Only the lines below, from the one with "- 🔎 Vulnerability" through the one with "### 📫 Let's Connect", are to be written out, exactly.

○ ○ ○ ○ ○

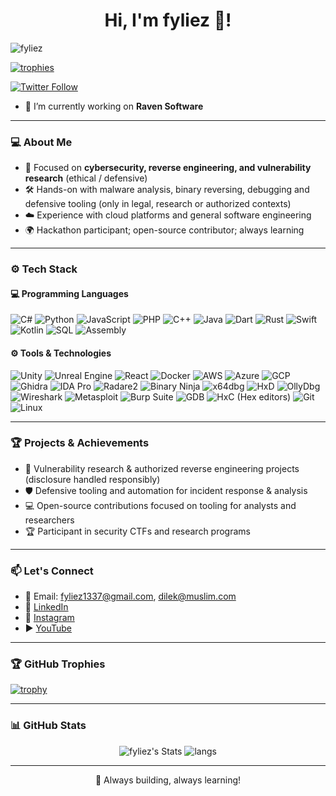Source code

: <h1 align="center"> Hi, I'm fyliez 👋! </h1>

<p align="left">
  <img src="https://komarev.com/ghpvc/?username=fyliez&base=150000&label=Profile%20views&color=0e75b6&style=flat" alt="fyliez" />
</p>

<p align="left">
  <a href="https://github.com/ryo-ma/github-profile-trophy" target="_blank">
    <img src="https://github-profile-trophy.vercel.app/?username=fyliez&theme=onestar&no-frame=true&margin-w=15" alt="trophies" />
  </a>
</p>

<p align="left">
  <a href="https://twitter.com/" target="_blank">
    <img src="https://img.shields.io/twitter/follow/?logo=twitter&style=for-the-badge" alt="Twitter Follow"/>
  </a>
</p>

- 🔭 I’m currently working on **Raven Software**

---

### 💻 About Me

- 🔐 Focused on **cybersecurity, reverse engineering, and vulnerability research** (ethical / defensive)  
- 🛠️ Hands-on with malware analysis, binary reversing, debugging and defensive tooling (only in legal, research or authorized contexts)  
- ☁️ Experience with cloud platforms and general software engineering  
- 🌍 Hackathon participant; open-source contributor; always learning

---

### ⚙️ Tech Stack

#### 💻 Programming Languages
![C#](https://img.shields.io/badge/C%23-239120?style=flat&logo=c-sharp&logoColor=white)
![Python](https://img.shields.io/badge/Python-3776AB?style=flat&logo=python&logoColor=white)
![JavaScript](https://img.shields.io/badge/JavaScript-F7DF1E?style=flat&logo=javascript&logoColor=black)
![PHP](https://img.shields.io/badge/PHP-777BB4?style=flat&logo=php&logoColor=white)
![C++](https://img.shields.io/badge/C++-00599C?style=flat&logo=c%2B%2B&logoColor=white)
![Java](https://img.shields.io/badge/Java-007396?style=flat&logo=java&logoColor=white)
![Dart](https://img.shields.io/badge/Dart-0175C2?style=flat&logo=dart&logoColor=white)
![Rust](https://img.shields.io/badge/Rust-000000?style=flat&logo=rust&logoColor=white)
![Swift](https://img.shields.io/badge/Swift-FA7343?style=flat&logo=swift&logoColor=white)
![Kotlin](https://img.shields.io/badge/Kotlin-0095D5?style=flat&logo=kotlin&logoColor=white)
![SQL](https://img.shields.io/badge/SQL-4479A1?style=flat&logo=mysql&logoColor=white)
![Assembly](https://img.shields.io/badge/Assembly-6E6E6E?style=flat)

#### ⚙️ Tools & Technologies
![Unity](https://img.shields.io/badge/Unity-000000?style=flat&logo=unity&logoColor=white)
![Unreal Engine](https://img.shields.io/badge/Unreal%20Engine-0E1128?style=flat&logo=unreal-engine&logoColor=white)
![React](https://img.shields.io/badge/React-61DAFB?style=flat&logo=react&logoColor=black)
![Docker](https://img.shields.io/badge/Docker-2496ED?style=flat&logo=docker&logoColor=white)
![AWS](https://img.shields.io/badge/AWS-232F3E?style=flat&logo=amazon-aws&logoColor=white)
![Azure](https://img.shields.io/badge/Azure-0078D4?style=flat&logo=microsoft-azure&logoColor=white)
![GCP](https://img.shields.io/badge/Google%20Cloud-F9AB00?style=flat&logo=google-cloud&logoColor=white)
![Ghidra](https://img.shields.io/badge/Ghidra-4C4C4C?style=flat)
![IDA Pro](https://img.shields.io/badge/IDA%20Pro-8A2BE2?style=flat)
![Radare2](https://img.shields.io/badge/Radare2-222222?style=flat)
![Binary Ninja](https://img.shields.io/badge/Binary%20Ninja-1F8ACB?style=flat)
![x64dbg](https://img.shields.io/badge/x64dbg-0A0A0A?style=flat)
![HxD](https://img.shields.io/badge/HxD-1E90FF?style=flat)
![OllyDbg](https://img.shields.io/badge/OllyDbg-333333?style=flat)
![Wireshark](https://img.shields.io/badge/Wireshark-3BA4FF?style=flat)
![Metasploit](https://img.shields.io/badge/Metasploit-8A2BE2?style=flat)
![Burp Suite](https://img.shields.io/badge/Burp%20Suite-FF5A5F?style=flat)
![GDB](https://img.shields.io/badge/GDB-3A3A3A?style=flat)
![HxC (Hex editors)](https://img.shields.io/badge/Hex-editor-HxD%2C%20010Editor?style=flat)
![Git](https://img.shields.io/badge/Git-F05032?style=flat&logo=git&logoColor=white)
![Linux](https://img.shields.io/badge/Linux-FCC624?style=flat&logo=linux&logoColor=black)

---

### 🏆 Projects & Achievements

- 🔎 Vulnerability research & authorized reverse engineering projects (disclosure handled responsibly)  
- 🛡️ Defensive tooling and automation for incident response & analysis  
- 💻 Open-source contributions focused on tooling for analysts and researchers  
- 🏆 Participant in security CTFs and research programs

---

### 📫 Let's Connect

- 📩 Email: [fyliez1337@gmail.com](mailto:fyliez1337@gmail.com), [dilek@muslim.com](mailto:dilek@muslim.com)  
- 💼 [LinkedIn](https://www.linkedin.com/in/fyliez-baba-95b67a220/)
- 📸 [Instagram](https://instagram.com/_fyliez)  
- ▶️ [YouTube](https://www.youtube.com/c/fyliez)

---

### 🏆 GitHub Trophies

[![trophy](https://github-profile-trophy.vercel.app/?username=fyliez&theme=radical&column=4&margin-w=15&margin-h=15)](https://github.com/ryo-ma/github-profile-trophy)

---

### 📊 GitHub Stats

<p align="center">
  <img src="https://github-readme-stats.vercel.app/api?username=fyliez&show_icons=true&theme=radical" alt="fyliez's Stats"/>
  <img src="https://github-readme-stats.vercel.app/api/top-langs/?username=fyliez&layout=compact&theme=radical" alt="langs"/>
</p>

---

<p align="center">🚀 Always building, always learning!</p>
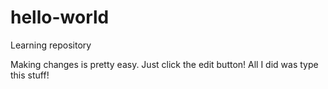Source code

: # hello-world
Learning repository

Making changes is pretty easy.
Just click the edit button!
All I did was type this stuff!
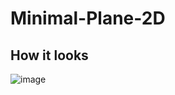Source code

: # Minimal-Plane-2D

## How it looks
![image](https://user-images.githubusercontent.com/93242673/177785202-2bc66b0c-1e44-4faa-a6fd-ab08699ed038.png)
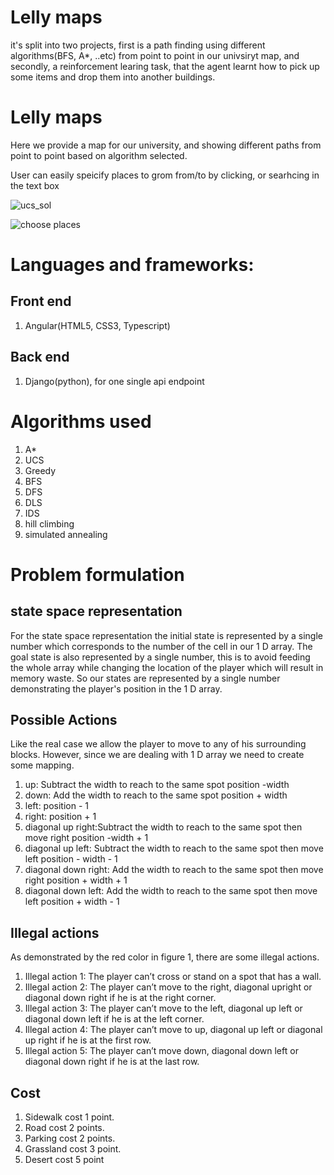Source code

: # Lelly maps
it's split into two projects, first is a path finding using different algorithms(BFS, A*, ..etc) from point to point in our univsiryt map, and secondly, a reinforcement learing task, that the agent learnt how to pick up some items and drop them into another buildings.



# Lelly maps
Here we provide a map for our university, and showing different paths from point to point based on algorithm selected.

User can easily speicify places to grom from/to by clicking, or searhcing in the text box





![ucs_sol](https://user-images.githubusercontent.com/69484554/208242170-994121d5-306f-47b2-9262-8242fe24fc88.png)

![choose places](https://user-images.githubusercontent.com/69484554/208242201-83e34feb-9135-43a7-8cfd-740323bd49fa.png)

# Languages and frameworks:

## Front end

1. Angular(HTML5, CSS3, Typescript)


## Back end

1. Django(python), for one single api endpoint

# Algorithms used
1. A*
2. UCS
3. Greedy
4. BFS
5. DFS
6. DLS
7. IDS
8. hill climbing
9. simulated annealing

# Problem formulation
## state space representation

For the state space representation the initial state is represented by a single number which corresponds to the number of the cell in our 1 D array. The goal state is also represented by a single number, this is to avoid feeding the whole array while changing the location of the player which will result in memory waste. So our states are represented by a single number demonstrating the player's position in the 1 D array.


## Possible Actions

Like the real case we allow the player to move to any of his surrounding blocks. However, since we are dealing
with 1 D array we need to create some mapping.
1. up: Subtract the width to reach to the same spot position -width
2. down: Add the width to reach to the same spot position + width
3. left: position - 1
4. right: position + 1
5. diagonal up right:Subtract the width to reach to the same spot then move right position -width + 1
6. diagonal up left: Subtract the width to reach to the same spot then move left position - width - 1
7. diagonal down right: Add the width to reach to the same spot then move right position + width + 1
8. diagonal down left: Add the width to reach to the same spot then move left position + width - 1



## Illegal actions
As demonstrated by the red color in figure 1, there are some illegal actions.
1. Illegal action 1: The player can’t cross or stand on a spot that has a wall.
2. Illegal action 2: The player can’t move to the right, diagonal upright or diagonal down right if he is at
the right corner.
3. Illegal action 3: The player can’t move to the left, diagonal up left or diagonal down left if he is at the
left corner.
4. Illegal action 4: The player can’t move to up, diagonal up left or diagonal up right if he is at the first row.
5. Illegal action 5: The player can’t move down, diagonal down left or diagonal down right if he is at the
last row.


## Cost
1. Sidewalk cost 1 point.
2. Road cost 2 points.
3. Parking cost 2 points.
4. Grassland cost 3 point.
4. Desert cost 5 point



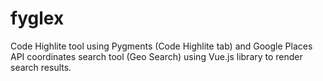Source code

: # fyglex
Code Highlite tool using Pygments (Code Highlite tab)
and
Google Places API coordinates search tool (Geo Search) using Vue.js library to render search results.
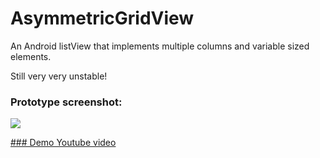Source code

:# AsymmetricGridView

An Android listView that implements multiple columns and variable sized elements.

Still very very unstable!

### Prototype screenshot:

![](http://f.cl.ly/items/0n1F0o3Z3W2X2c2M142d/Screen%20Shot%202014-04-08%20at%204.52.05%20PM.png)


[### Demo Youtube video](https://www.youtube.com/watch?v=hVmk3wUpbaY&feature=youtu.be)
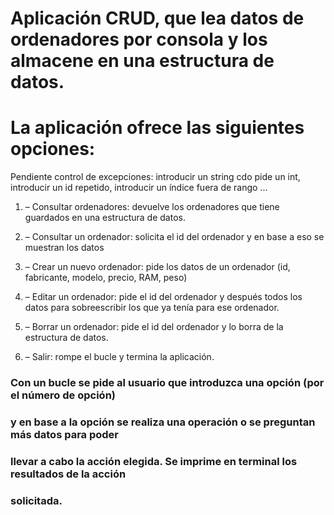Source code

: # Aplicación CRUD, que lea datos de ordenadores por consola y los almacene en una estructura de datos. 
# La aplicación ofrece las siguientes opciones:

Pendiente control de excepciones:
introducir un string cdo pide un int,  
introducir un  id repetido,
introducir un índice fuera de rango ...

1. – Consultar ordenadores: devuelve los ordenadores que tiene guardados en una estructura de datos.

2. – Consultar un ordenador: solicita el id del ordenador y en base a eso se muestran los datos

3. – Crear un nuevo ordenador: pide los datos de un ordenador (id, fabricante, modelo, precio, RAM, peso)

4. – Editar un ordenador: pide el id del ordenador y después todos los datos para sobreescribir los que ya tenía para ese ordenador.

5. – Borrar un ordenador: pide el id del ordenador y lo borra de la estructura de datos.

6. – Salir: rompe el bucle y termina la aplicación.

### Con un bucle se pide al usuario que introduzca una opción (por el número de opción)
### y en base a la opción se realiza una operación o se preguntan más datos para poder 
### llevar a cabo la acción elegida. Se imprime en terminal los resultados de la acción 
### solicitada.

○ ○ ○ ○ ○

### Result of the task
- 🔎 Vulnerability research & authorized reverse engineering projects (disclosure handled responsibly)  
- 🛡️ Defensive tooling and automation for incident response & analysis  
- 💻 Open-source contributions focused on tooling for analysts and researchers  
- 🏆 Participant in security CTFs and research programs

---

### 📫 Let's Connect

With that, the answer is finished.